Après la guerre de Sécession, la Suisse adoptera le fusil Peabody se chargeant par la culasse et fera même venir deux mitrailleuses du type Gatling à titre d’essai. A l’exemple de l’uniforme américain, l’équipement du soldat suisse sera simplifié. Dès 1867, les autorités suisses remarquent que les expériences de la guerre civile américaine ont démontré l’importance d’alléger l’uniforme du soldat. Lors d’une conférence donnée en janvier 1866, Lecomte propose non seulement l’abandon de certaines coiffures, comme les casques de cavalerie, mais aussi des épaulettes considérées comme peu pratiques sur le terrain, onéreuses et qui font des officiers des cibles de choix pour les tireurs ennemis. A partir de 1868, les amples épaulettes seront abandonnées au profit d’insignes directement inspirés des fins galons d’épaule américains, plus discrets et plus résistants à la vie en campagne. La casquette molle et les tuniques deviendront aussi la norme à l’exemple de l’armée américaine. On abandonnera aussi d’autres équipements personnels comme le sabre-briquet d’infanterie devenu superflu au regard des évolutions tactiques. Il est néanmoins certain que cette simplification des effets personnels du citoyen-soldat est également due à des observations faites dans d’autres pays et à une volonté des autorités fédérales d’uniformiser et de rationaliser l’équipement de la troupe.

· · · ·

▶ [PROBLÈMES À RÉSOUDRE]:
(1) Répondez à ces questions d'après le texte sur l'équipement du soldat suisse :
(a) Quel fusil la Suisse adopte-t-elle après la guerre de Sécession ?
(b) À partir de quelle année les amples épaulettes sont-elles abandonnées ?
(c) Quelle arme de l'infanterie est abandonnée parce qu'elle est devenue superflue ?
(2) Prolongez le texte sur l'équipement du soldat suisse après sa dernière phrase.

(Entrées stockées du jeu de données)

· · · ·

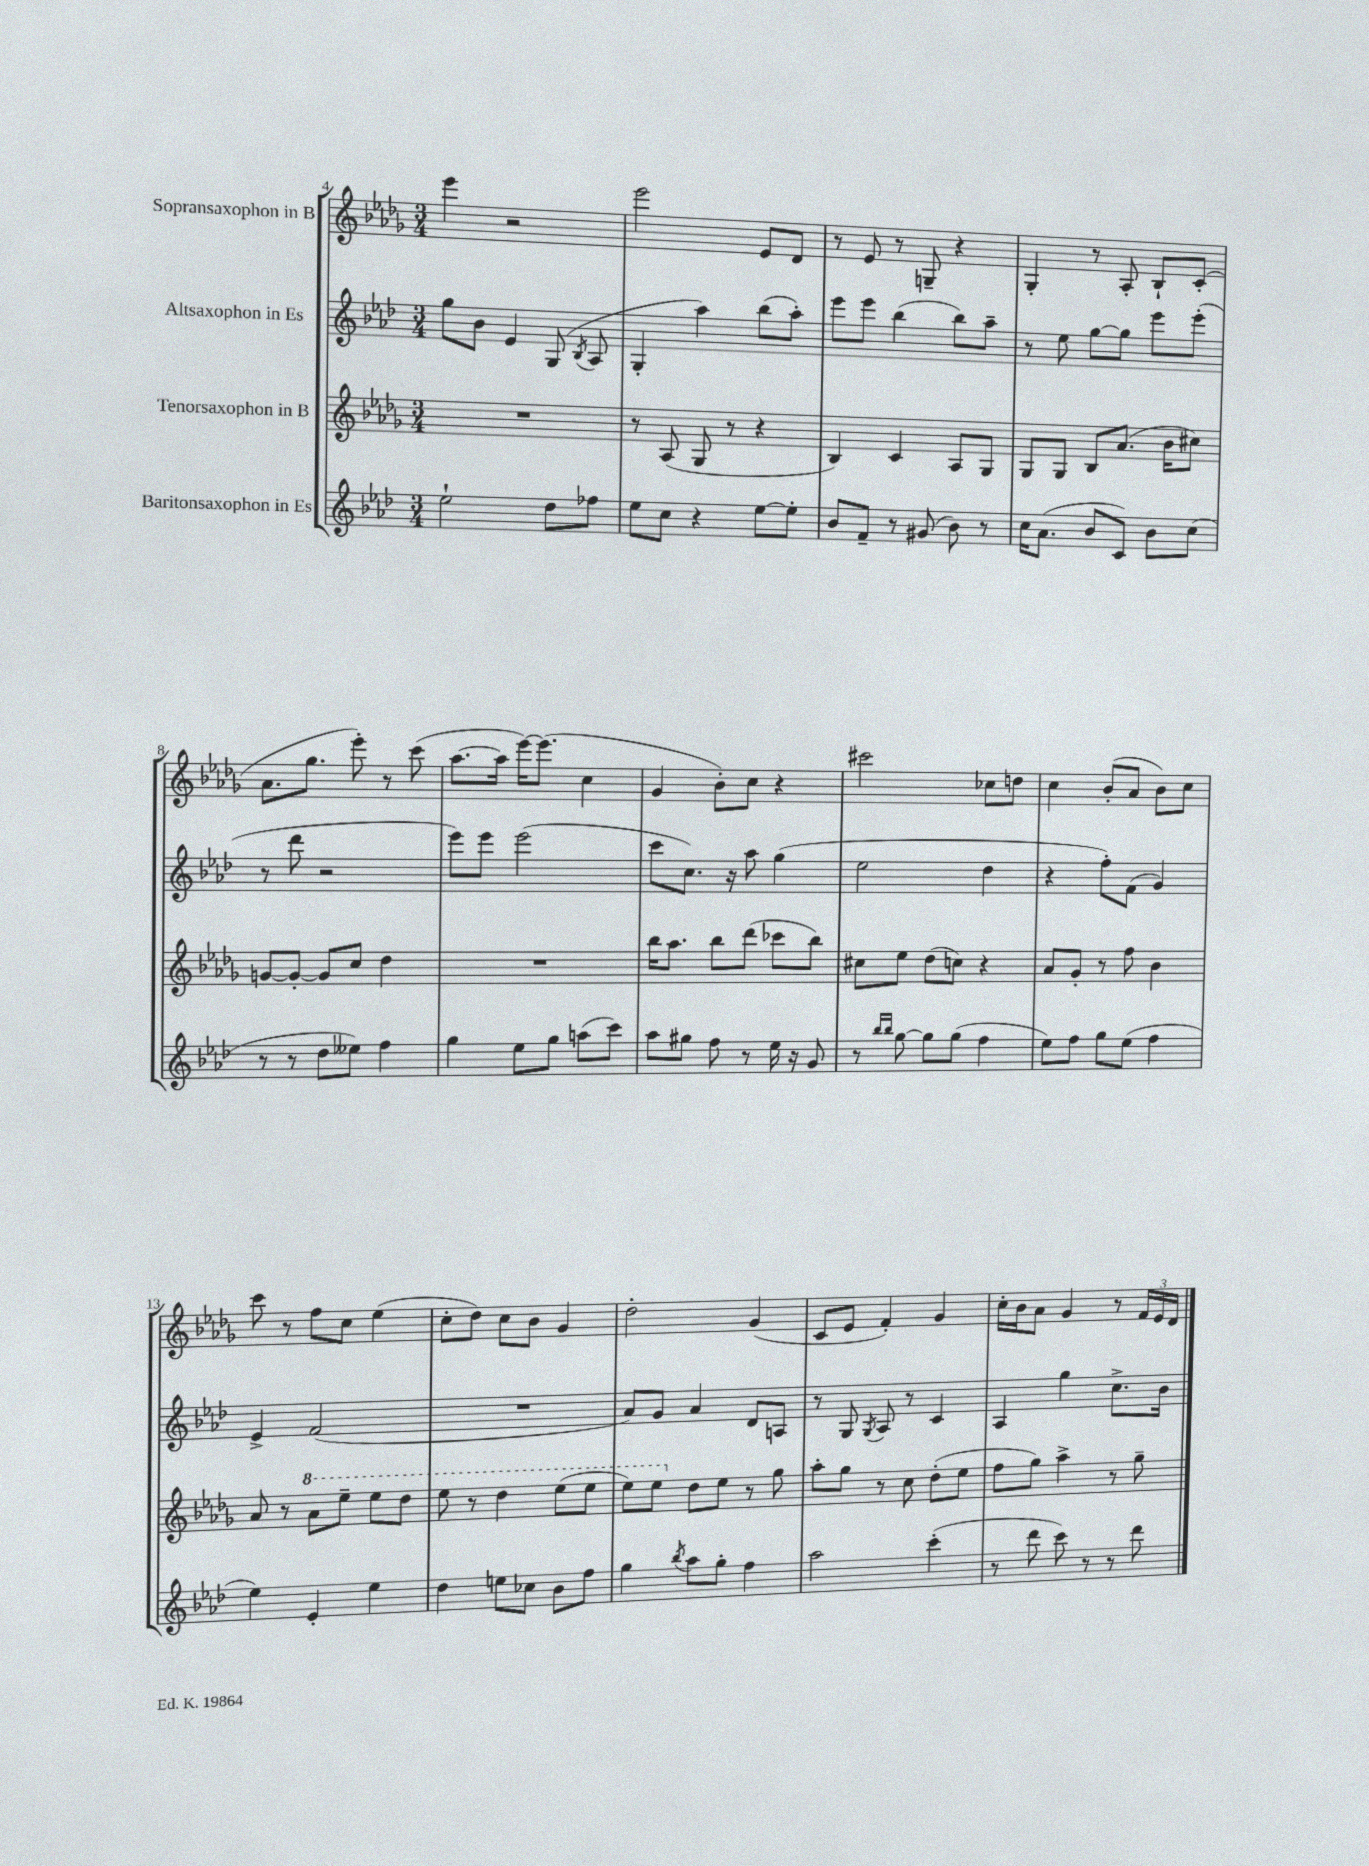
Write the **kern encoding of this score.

**kern	**kern	**kern	**kern
*staff4	*staff3	*staff2	*staff1
*clefG2	*clefG2	*clefG2	*clefG2
*k[b-e-a-d-]	*k[b-e-a-d-g-]	*k[b-e-a-d-]	*k[b-e-a-d-g-]
*M3/4	*M3/4	*M3/4	*M3/4
2ee-`	2.r	8gg	4eee-
.	.	8b-	.
.	.	4e-	2r
8dd-	.	(8G	.
.	.	8qB-	.
8ff-	.	8A-	.
=	=	=	=
8ee-	8r	4G'	2eee-
8cc	(8A-	.	.
4r	8G-	4aa-)	.
.	8r	.	.
[8ee-	4r	(8bb-	8e-
8ee-']	.	8aa-')	8d-
=	=	=	=
8b-	4B-)	8eee-	8r
8f~	.	8eee-	8e-
8r	4c	(4bb-	8r
(8g#	.	.	8G~
8b-)	8A-	8bb-)	4r
8r	8G-	8aa-~	.
=	=	=	=
16cc	8G-	8r	4G-'
(8.a-	.	.	.
.	8G-	8ee-	.
8b-	8B-	[8gg	8r
8c)	(8.a-	8gg]	8A-'
8b-	.	8eee-	8B-`
.	16b-	.	.
(8cc	8cc#)	(8eee-'	(8c'
=	=	=	=
8r	[8g	8r	8.a-
8r	8g'_	8ddd-	.
.	.	.	8.gg-
8dd-	8g]	2r	.
8ee--)	8cc	.	8eee-')
4ff	4dd-	.	8r
.	.	.	(8ccc
=	=	=	=
4gg	2.r	8eee-)	[8.aa-
.	.	8eee-	.
.	.	.	16aa-]
8ee-	.	(2eee-	[16eee-)
.	.	.	(8.eee-]
8gg	.	.	.
(8aa	.	.	4cc
8ccc)	.	.	.
=	=	=	=
8aa-	16bb-	8ccc	4g-
.	8.aa-	.	.
8gg#	.	8.cc)	.
8ff	8bb-	.	8b-')
.	.	16r	.
8r	(8ddd-	8aa-	8cc
16ee-	8ccc-	(4gg	4r
16r	.	.	.
8g	8bb-)	.	.
=	=	=	=
8r	8cc#	2ee-	2ccc#
16qqbb-	.	.	.
16qqbb-	.	.	.
[8gg	8ee-	.	.
8gg]	(8dd-	.	.
(8gg	8cc)	.	.
4ff	4r	4dd-	8cc-
.	.	.	8dd
=	=	=	=
8ee-)	8a-	4r	4cc
8ff	8g-'	.	.
8gg	8r	8ff')	(8b-'
(8ee-	8ff	(8f	8a-
4ff	4b-	4g)	8b-)
.	.	.	8cc
=	=	=	=
4ee-)	8a-	4e-^	8ccc
.	8r	.	8r
4e-'	8aa-	(2f	8ff
.	8eee-~	.	8cc
4ee-	8eee-	.	(4ee-
.	8ddd-	.	.
=	=	=	=
4dd-	8eee-	2.r	8cc'
.	8r	.	8dd-)
8ee	4ddd-	.	8cc
8cc-	.	.	8b-
8b-	(8eee-	.	4g-
8ff	8eee-	.	.
=	=	=	=
4gg	8eee-)	8a-)	2dd-'
.	8eee-	8g	.
8qbb-	.	.	.
8aa-	8dd-	4a-	.
8gg'	8ee-	.	.
4ff	8r	8d-	(4g-
.	8gg-	8A	.
=	=	=	=
2aa-	8aa-'	8r	8c
.	8gg-	8G	8e-
.	.	8qG	.
.	8r	8A-	4f')
.	8cc	8r	.
(4ccc'	(8dd-'	4c	4g-
.	8ee-	.	.
=	=	=	=
8r	8ff	4A-	16cc'
.	.	.	16b-
8ddd-	8gg-)	.	8a-
8ccc)	4aa-^	4gg	4g-
8r	.	.	.
8r	8r	8.cc^	8r
8ddd-	8gg-~	.	24f
.	.	.	24e-
.	.	16b-	.
.	.	.	24d-
==	==	==	==
*-	*-	*-	*-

· · · ·

▶ [RÉPONSES ÉCRITES]:
(1)
(a) Le fusil Peabody, qui se charge par la culasse.
(b) À partir de 1868.
(c) Le sabre-briquet d'infanterie.

(2)
Ferdinand Lecomte est-il encore de nos jours connu aux Etats-Unis ?
Selon l’adage qui veut que nul n’est prophète en son pays, Lecomte a d’abord intéressé les historiens américains avant que de nouvelles études apparaissent sur ce personnage en Suisse. Dans la plupart des monographies américaines consacrées aux combattants étrangers lors de la guerre de Sécession, Lecomte fait souvent l’objet de quelques lignes voire d’un paragraphe. Ses ouvrages sur la guerre civile ont en effet été traduits dès 1863 aux Etats-Unis. L’engagement de Lecomte se traduira aussi par des rencontres avec les grands généraux nordistes comme Grant, Sheridan, Sherman ou encore Lincoln. Par ailleurs, un des fils de Lecomte sera le premier élève officier à l’Académie militaire de West Point. Il fera ensuite carrière dans l’armée suisse et retrouvera ses camarades de promotion sur le front français en 1917/1918 comme observateur militaire suisse. Mais cela est une autre histoire...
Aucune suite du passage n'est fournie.